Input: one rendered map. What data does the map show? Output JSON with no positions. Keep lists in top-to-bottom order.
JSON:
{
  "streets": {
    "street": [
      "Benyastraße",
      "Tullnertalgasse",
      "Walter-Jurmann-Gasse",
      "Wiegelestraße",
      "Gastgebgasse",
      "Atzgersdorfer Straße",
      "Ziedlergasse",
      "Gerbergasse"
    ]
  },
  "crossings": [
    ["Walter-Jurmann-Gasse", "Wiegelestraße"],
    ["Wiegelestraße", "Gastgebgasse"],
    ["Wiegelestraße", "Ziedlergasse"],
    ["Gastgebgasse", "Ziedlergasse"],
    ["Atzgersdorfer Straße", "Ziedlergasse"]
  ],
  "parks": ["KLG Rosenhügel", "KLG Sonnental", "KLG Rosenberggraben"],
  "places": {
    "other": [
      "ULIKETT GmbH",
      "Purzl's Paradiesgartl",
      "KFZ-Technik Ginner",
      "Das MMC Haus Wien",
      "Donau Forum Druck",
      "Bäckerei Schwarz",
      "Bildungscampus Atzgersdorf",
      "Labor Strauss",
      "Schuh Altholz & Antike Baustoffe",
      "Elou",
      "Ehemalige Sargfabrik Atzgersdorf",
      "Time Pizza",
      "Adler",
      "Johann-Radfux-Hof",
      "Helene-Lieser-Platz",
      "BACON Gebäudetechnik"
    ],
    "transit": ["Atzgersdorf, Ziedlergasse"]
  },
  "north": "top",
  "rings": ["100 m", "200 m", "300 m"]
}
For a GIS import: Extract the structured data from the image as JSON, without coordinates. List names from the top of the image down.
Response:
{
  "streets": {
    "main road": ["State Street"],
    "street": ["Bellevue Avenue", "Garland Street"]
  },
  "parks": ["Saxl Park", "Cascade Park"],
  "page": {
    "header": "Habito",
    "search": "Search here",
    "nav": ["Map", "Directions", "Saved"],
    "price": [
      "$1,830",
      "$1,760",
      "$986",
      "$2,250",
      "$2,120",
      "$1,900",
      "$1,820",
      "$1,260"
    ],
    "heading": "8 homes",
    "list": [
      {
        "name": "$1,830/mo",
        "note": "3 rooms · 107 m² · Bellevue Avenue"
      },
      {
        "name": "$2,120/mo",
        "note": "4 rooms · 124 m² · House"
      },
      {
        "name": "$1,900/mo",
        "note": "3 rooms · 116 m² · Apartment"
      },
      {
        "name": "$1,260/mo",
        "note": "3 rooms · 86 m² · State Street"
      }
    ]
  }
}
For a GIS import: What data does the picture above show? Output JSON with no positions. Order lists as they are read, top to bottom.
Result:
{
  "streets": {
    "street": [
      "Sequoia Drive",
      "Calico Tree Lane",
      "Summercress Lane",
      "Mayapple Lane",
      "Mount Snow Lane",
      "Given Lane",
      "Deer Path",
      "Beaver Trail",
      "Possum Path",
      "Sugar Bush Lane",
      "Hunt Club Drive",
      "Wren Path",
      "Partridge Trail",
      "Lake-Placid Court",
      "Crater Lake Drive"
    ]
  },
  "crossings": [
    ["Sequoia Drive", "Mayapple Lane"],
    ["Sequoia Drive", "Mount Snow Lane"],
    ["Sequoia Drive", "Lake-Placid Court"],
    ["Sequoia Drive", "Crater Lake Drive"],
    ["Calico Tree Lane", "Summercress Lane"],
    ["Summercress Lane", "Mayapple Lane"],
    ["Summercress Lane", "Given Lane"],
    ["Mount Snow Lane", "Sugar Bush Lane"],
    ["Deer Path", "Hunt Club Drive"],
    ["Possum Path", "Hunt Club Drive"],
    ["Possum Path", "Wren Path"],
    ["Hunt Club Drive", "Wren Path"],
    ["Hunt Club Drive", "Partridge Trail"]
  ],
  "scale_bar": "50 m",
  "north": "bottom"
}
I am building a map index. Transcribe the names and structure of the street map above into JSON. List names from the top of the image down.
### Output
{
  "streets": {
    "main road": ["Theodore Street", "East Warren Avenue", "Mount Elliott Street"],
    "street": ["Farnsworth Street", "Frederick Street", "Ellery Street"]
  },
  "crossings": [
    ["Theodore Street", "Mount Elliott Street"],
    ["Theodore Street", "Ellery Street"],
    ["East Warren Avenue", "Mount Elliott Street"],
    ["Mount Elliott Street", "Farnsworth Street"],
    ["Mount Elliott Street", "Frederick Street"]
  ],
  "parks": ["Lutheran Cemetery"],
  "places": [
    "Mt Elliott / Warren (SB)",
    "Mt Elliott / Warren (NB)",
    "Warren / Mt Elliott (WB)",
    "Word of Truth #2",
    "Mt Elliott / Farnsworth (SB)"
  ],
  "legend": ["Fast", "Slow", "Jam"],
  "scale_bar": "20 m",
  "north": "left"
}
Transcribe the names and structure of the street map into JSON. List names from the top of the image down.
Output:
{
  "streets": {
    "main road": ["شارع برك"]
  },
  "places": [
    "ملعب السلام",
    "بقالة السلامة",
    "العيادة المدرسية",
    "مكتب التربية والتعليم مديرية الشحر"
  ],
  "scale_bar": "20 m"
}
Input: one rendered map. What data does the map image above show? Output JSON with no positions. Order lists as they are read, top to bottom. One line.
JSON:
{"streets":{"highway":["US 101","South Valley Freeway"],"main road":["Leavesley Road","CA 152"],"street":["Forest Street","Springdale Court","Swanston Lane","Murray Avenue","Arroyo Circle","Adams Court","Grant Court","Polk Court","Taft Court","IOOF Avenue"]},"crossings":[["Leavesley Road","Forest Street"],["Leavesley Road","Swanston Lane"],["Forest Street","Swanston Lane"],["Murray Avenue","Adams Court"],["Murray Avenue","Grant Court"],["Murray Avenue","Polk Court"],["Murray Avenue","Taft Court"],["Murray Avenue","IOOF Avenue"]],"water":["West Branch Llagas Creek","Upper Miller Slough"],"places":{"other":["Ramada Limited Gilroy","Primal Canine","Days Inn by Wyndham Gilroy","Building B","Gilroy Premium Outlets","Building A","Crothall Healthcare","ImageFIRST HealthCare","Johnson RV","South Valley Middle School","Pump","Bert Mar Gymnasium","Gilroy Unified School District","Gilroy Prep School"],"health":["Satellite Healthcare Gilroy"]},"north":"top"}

• Directions:
Set down the material above in full, keeping each line exactly as it is.

• Expected answer:
Input: one rendered map. What data does the map show? Output JSON with no positions. Keep lists in top-to-bottom order.
JSON:
{
  "streets": {
    "street": [
      "Benyastraße",
      "Tullnertalgasse",
      "Walter-Jurmann-Gasse",
      "Wiegelestraße",
      "Gastgebgasse",
      "Atzgersdorfer Straße",
      "Ziedlergasse",
      "Gerbergasse"
    ]
  },
  "crossings": [
    ["Walter-Jurmann-Gasse", "Wiegelestraße"],
    ["Wiegelestraße", "Gastgebgasse"],
    ["Wiegelestraße", "Ziedlergasse"],
    ["Gastgebgasse", "Ziedlergasse"],
    ["Atzgersdorfer Straße", "Ziedlergasse"]
  ],
  "parks": ["KLG Rosenhügel", "KLG Sonnental", "KLG Rosenberggraben"],
  "places": {
    "other": [
      "ULIKETT GmbH",
      "Purzl's Paradiesgartl",
      "KFZ-Technik Ginner",
      "Das MMC Haus Wien",
      "Donau Forum Druck",
      "Bäckerei Schwarz",
      "Bildungscampus Atzgersdorf",
      "Labor Strauss",
      "Schuh Altholz & Antike Baustoffe",
      "Elou",
      "Ehemalige Sargfabrik Atzgersdorf",
      "Time Pizza",
      "Adler",
      "Johann-Radfux-Hof",
      "Helene-Lieser-Platz",
      "BACON Gebäudetechnik"
    ],
    "transit": ["Atzgersdorf, Ziedlergasse"]
  },
  "north": "top",
  "rings": ["100 m", "200 m", "300 m"]
}
For a GIS import: Extract the structured data from the image as JSON, without coordinates. List names from the top of the image down.
Response:
{
  "streets": {
    "main road": ["State Street"],
    "street": ["Bellevue Avenue", "Garland Street"]
  },
  "parks": ["Saxl Park", "Cascade Park"],
  "page": {
    "header": "Habito",
    "search": "Search here",
    "nav": ["Map", "Directions", "Saved"],
    "price": [
      "$1,830",
      "$1,760",
      "$986",
      "$2,250",
      "$2,120",
      "$1,900",
      "$1,820",
      "$1,260"
    ],
    "heading": "8 homes",
    "list": [
      {
        "name": "$1,830/mo",
        "note": "3 rooms · 107 m² · Bellevue Avenue"
      },
      {
        "name": "$2,120/mo",
        "note": "4 rooms · 124 m² · House"
      },
      {
        "name": "$1,900/mo",
        "note": "3 rooms · 116 m² · Apartment"
      },
      {
        "name": "$1,260/mo",
        "note": "3 rooms · 86 m² · State Street"
      }
    ]
  }
}
For a GIS import: What data does the picture above show? Output JSON with no positions. Order lists as they are read, top to bottom.
Result:
{
  "streets": {
    "street": [
      "Sequoia Drive",
      "Calico Tree Lane",
      "Summercress Lane",
      "Mayapple Lane",
      "Mount Snow Lane",
      "Given Lane",
      "Deer Path",
      "Beaver Trail",
      "Possum Path",
      "Sugar Bush Lane",
      "Hunt Club Drive",
      "Wren Path",
      "Partridge Trail",
      "Lake-Placid Court",
      "Crater Lake Drive"
    ]
  },
  "crossings": [
    ["Sequoia Drive", "Mayapple Lane"],
    ["Sequoia Drive", "Mount Snow Lane"],
    ["Sequoia Drive", "Lake-Placid Court"],
    ["Sequoia Drive", "Crater Lake Drive"],
    ["Calico Tree Lane", "Summercress Lane"],
    ["Summercress Lane", "Mayapple Lane"],
    ["Summercress Lane", "Given Lane"],
    ["Mount Snow Lane", "Sugar Bush Lane"],
    ["Deer Path", "Hunt Club Drive"],
    ["Possum Path", "Hunt Club Drive"],
    ["Possum Path", "Wren Path"],
    ["Hunt Club Drive", "Wren Path"],
    ["Hunt Club Drive", "Partridge Trail"]
  ],
  "scale_bar": "50 m",
  "north": "bottom"
}
I am building a map index. Transcribe the names and structure of the street map above into JSON. List names from the top of the image down.
### Output
{
  "streets": {
    "main road": ["Theodore Street", "East Warren Avenue", "Mount Elliott Street"],
    "street": ["Farnsworth Street", "Frederick Street", "Ellery Street"]
  },
  "crossings": [
    ["Theodore Street", "Mount Elliott Street"],
    ["Theodore Street", "Ellery Street"],
    ["East Warren Avenue", "Mount Elliott Street"],
    ["Mount Elliott Street", "Farnsworth Street"],
    ["Mount Elliott Street", "Frederick Street"]
  ],
  "parks": ["Lutheran Cemetery"],
  "places": [
    "Mt Elliott / Warren (SB)",
    "Mt Elliott / Warren (NB)",
    "Warren / Mt Elliott (WB)",
    "Word of Truth #2",
    "Mt Elliott / Farnsworth (SB)"
  ],
  "legend": ["Fast", "Slow", "Jam"],
  "scale_bar": "20 m",
  "north": "left"
}
Transcribe the names and structure of the street map into JSON. List names from the top of the image down.
Output:
{
  "streets": {
    "main road": ["شارع برك"]
  },
  "places": [
    "ملعب السلام",
    "بقالة السلامة",
    "العيادة المدرسية",
    "مكتب التربية والتعليم مديرية الشحر"
  ],
  "scale_bar": "20 m"
}
Input: one rendered map. What data does the map image above show? Output JSON with no positions. Order lists as they are read, top to bottom. One line.
JSON:
{"streets":{"highway":["US 101","South Valley Freeway"],"main road":["Leavesley Road","CA 152"],"street":["Forest Street","Springdale Court","Swanston Lane","Murray Avenue","Arroyo Circle","Adams Court","Grant Court","Polk Court","Taft Court","IOOF Avenue"]},"crossings":[["Leavesley Road","Forest Street"],["Leavesley Road","Swanston Lane"],["Forest Street","Swanston Lane"],["Murray Avenue","Adams Court"],["Murray Avenue","Grant Court"],["Murray Avenue","Polk Court"],["Murray Avenue","Taft Court"],["Murray Avenue","IOOF Avenue"]],"water":["West Branch Llagas Creek","Upper Miller Slough"],"places":{"other":["Ramada Limited Gilroy","Primal Canine","Days Inn by Wyndham Gilroy","Building B","Gilroy Premium Outlets","Building A","Crothall Healthcare","ImageFIRST HealthCare","Johnson RV","South Valley Middle School","Pump","Bert Mar Gymnasium","Gilroy Unified School District","Gilroy Prep School"],"health":["Satellite Healthcare Gilroy"]},"north":"top"}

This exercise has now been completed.